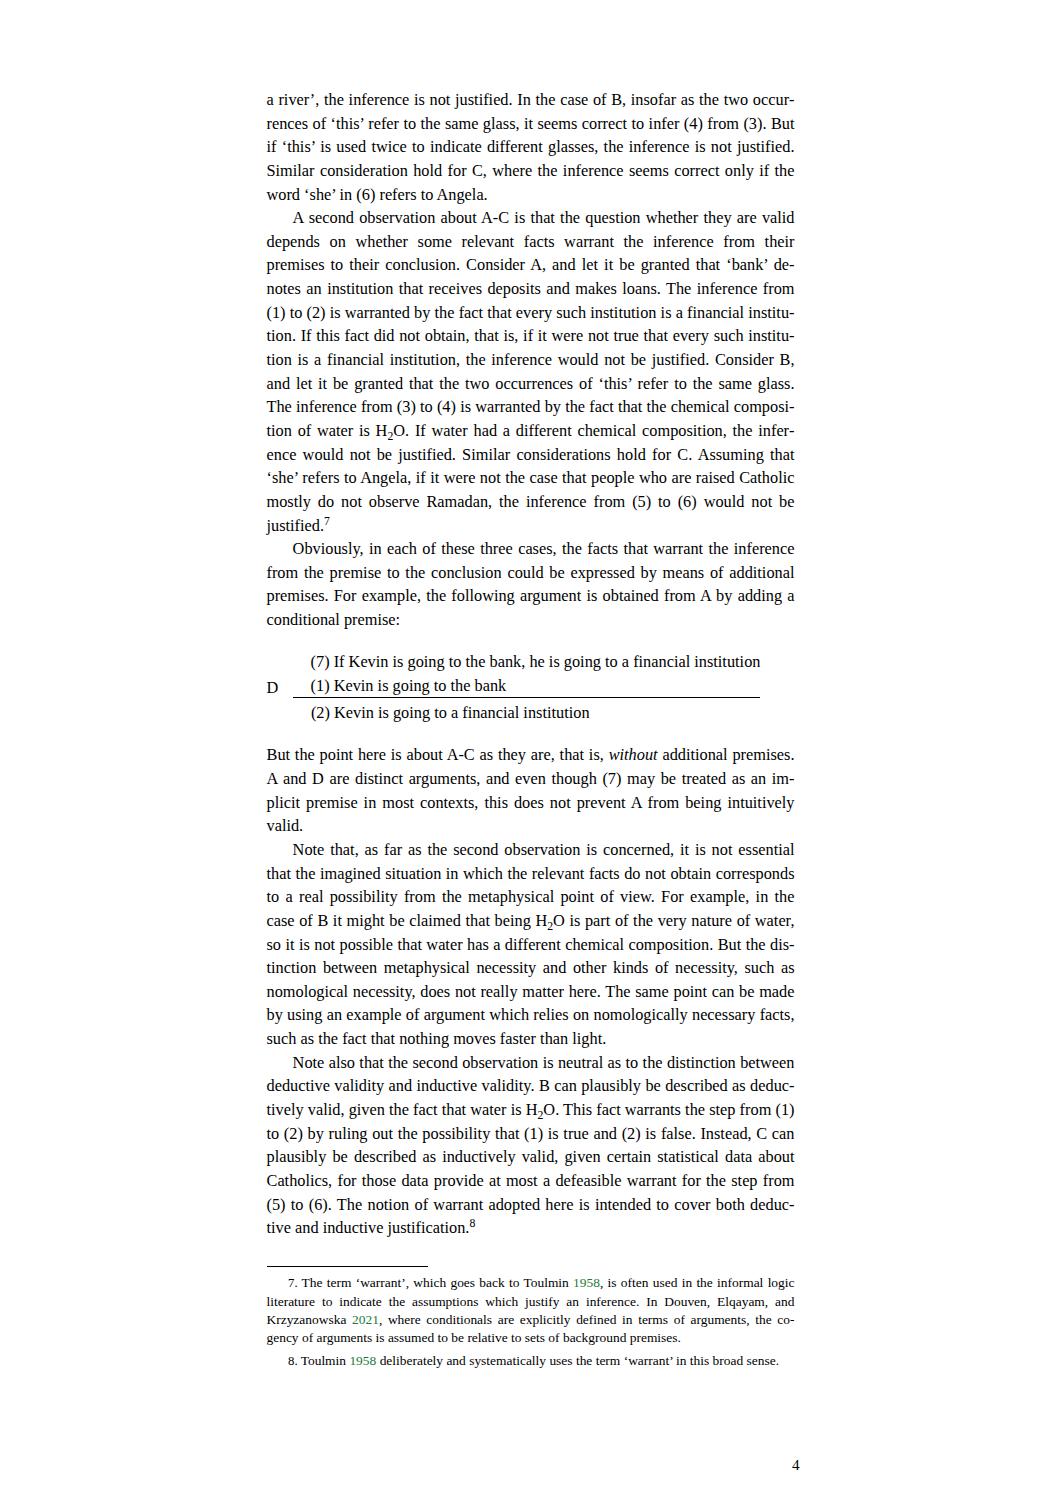a river’, the inference is not justified. In the case of B, insofar as the two occurrences of ‘this’ refer to the same glass, it seems correct to infer (4) from (3). But if ‘this’ is used twice to indicate different glasses, the inference is not justified. Similar consideration hold for C, where the inference seems correct only if the word ‘she’ in (6) refers to Angela.
A second observation about A-C is that the question whether they are valid depends on whether some relevant facts warrant the inference from their premises to their conclusion. Consider A, and let it be granted that ‘bank’ denotes an institution that receives deposits and makes loans. The inference from (1) to (2) is warranted by the fact that every such institution is a financial institution. If this fact did not obtain, that is, if it were not true that every such institution is a financial institution, the inference would not be justified. Consider B, and let it be granted that the two occurrences of ‘this’ refer to the same glass. The inference from (3) to (4) is warranted by the fact that the chemical composition of water is H2O. If water had a different chemical composition, the inference would not be justified. Similar considerations hold for C. Assuming that ‘she’ refers to Angela, if it were not the case that people who are raised Catholic mostly do not observe Ramadan, the inference from (5) to (6) would not be justified.7
Obviously, in each of these three cases, the facts that warrant the inference from the premise to the conclusion could be expressed by means of additional premises. For example, the following argument is obtained from A by adding a conditional premise:
D
(7) If Kevin is going to the bank, he is going to a financial institution
(1) Kevin is going to the bank
(2) Kevin is going to a financial institution
But the point here is about A-C as they are, that is, without additional premises. A and D are distinct arguments, and even though (7) may be treated as an implicit premise in most contexts, this does not prevent A from being intuitively valid.
Note that, as far as the second observation is concerned, it is not essential that the imagined situation in which the relevant facts do not obtain corresponds to a real possibility from the metaphysical point of view. For example, in the case of B it might be claimed that being H2O is part of the very nature of water, so it is not possible that water has a different chemical composition. But the distinction between metaphysical necessity and other kinds of necessity, such as nomological necessity, does not really matter here. The same point can be made by using an example of argument which relies on nomologically necessary facts, such as the fact that nothing moves faster than light.
Note also that the second observation is neutral as to the distinction between deductive validity and inductive validity. B can plausibly be described as deductively valid, given the fact that water is H2O. This fact warrants the step from (1) to (2) by ruling out the possibility that (1) is true and (2) is false. Instead, C can plausibly be described as inductively valid, given certain statistical data about Catholics, for those data provide at most a defeasible warrant for the step from (5) to (6). The notion of warrant adopted here is intended to cover both deductive and inductive justification.8
7. The term ‘warrant’, which goes back to Toulmin 1958, is often used in the informal logic literature to indicate the assumptions which justify an inference. In Douven, Elqayam, and Krzyzanowska 2021, where conditionals are explicitly defined in terms of arguments, the cogency of arguments is assumed to be relative to sets of background premises.
8. Toulmin 1958 deliberately and systematically uses the term ‘warrant’ in this broad sense.
4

=-=-=-=-=

TASK TO COMPLETE —
Beginning with the line that holds "8. Toulmin 1958" and ending with the last line of the material, output each line exactly and nothing beyond them.

PROBLEM SOLUTION —
8. Toulmin 1958 deliberately and systematically uses the term ‘warrant’ in this broad sense.
4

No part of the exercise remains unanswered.